BEGIN Extract

Did you have a camera by then?
TS: That happened much later on, cos I couldn’t afford it. I would have been 17, 18 before I got one. My mum wanted me to be a priest or an electrician, but I wasn’t going to have it. I ended up working at a place in Pollen Street off Maddox Street, the Times Drawing Office, and they had a darkroom and did litho printing and silkscreen printing, and I went in the darkroom, worked there for a year. Worked for a couple of years for publications in Morton Street, doing photographic printing. Then I worked for someone over near Hatton Gardens, near Farringdon, assisting in the studio, setting up lights and all that, and printing as well. And then finally just being an assistant, before I moved up to Sheffield for a few years.
What were you listening to?
TS: I’d always been an avid music paper buyer, but I didn’t like a lot of UK music. The Sweet, even Bowie, I just thought was fucking rubbish. Boring. Style over content. I was already ensconced in American music anyway, so I just dug a little deeper. In those days, when you bought Rolling Stone magazine or one of those more adult mags from across the pond, they’d have ads for Warner Bros records: Ry Cooder, Randy Newman, Captain Beefheart. It was a fantastic label back in the day, a genius label, and Atlantic, fantastic, and we’re not even talking about Tamla or Stax – genius! And what did we have over here? Parlophone and The Beatles. Big deal. Overstayed their welcome. Don’t get me wrong, I’m a bit of a Beatles fan, but you never need to play them again!
When Andy Bell [formerly of Ride] joined Oasis, I was doing a session with him down the road in Waterloo. It was a Friday morning and we were doing these shots, and I goes, "Andy, fuck that, I’m glad you joined the band. Get these wankers off The Beatles and teach ‘em about real music, will ya? Get your blinkers off chaps." Weller always had the UK influence with The Kinks, The Beatles, whoever, but also his influences were slightly wider, because he had the soul thing going on as well.
But the Oasis boys – it just seemed like tunnel vision toward The Beatles and all that tosh. Genuflect at the altar of the Fab Four if you will, but there was so much more about at that time. You don’t actually have to listen only to them. There were other things quite worthy and probably better.

END Extract
BEGIN Exercise data

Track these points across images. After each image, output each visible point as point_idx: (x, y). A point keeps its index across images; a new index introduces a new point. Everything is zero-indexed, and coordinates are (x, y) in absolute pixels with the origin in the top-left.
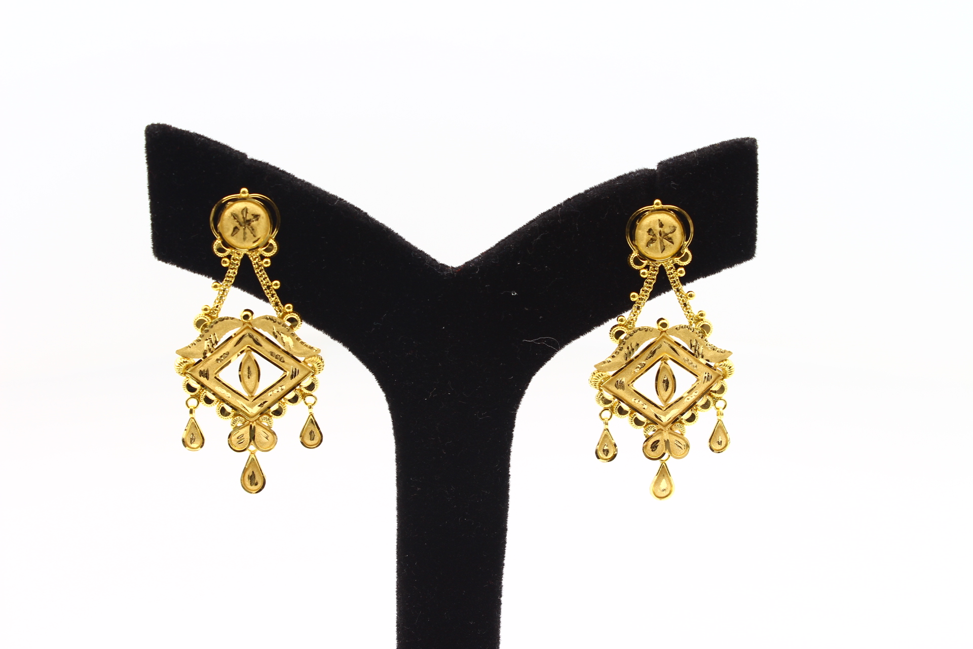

END Exercise data

**Study questions:**
1. In the interview, reproduce the passage from "When Andy Bell" to "on as well.", swapping "Waterloo" for "Camden".
2. Answer these questions from the interview.
(a) On which street was the Times Drawing Office?
(b) Which three artists appeared in the Warner Bros ads?
(c) Where was the session with Andy Bell when he joined Oasis?

**Answers to the exercise:**
1.
When Andy Bell [formerly of Ride] joined Oasis, I was doing a session with him down the road in Camden. It was a Friday morning and we were doing these shots, and I goes, "Andy, fuck that, I’m glad you joined the band. Get these wankers off The Beatles and teach ‘em about real music, will ya? Get your blinkers off chaps." Weller always had the UK influence with The Kinks, The Beatles, whoever, but also his influences were slightly wider, because he had the soul thing going on as well.

2.
(a) Pollen Street, off Maddox Street.
(b) Ry Cooder, Randy Newman and Captain Beefheart.
(c) Down the road in Waterloo.